### The tasks
1. Answer these from the interview on African financing:
(a) What population could Africa reach by 2050?
(b) Who is the new President of the African Development Bank?
(c) On which three levels is NAFA organized?
2. Extend the interview on African financing past its final answer, keeping the same question-and-answer form.

### Supplied text
= = =
Are these needs accentuated by the demographic dynamics of the continent?
Absolutely. Africa is experiencing a major demographic evolution. The population of the continent could reach nearly two billion inhabitants by 2050, which will significantly increase pressure on cities and public services. This implies the construction of housing, roads, urban infrastructure, and collective facilities. This acceleration of investments is made necessary by this demographic pressure. However, it is difficult, if not impossible, to meet these needs without fully involving the private sector through structured and well-designed PPPs.
You were recently appointed special advisor to the President of the African Development Bank (AfDB) in charge of the New African Financial Architecture (NAFA). Can you tell us more about this initiative?
The financing needs of Africa are considerable, whether for infrastructure, financing small and medium enterprises, or energy transition. Mobilizing African domestic resources is a central issue, championed for many years by actors on the continent. The new President of the African Development Bank, Sidi Ould Tah, has made it a strategic priority. However, mobilizing these resources, although essential, is not sufficient on its own. NAFA aims to rethink the functioning of the African financial ecosystem by bringing together, in a more coordinated manner, all actors: development banks, commercial banks, capital markets, insurers, pension funds, and guarantee funds.
How does this new financial architecture concretely work?
NAFA is based on a three-level organization: continental, regional, and national. This structuring allows for a more efficient integration of the various actors in the financial ecosystem, by implementing mechanisms of complementarity, subsidiarity, and mutualization. The goal is to mobilize much larger volumes of resources, not only from domestic resources, but also through the mobilization of additional external financing. One key aspect of this architecture is its multiplier effect: when one actor is funded, it can in turn mobilize other resources, allowing for a gradual scaling up.
= = =
### Given data

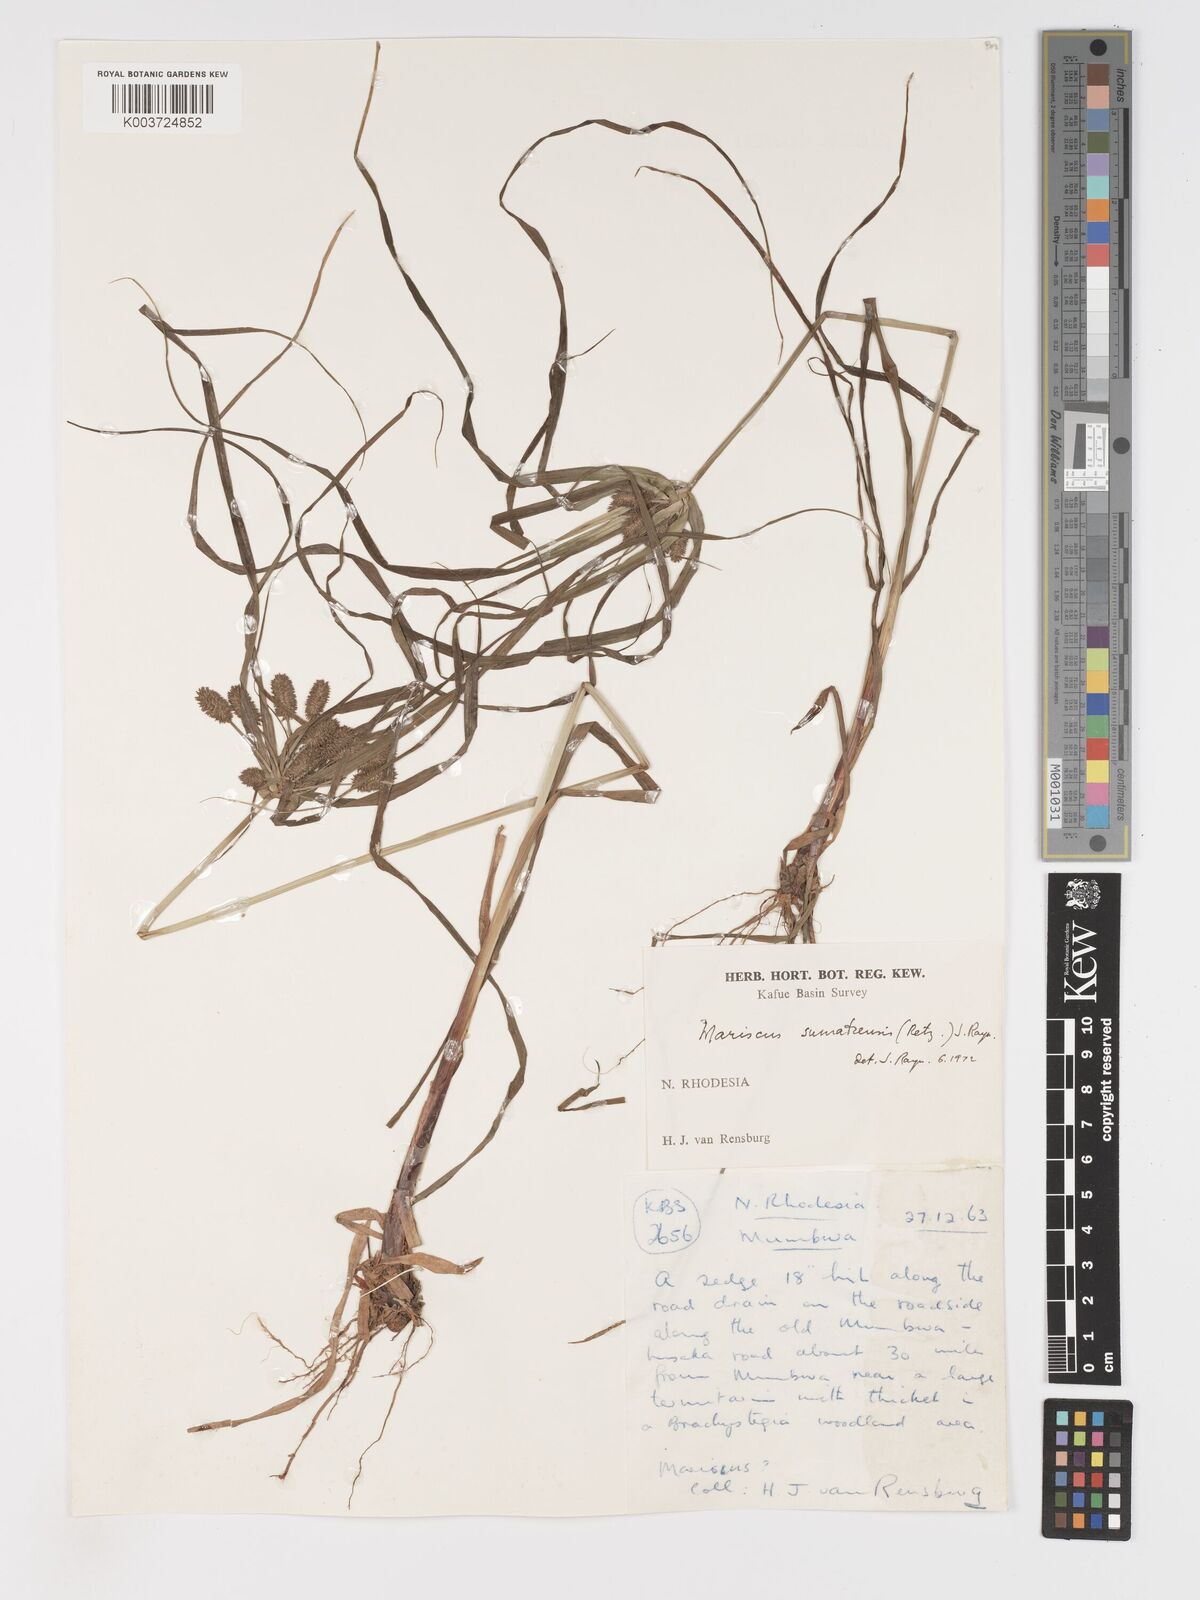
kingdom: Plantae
= = =
### Answer list
1.
(a) Nearly two billion inhabitants.
(b) Sidi Ould Tah.
(c) Continental, regional, and national.

2.
Can it be said that the AfDB is now moving towards a new financial architecture?
Yes, clearly. The African Development Bank is the continent’s bank. Its role is to support African economies, states, and the private sector by aggregating financial actors and financing them. The AfDB also has a significant capacity to mobilize concessional resources at very low rates. However, the central question of Africa’s financing remains the cost of debt, that is, the rate at which the continent finances itself. Africa bears a risk premium often perceived rather than real, which hinders its growth. As a pan-African reference institution, the AfDB can mobilize resources at lower rates, thus enabling African states and the private sector to access more competitive financing, in a context of strong international competition.
How is this approach crucial for PPP projects?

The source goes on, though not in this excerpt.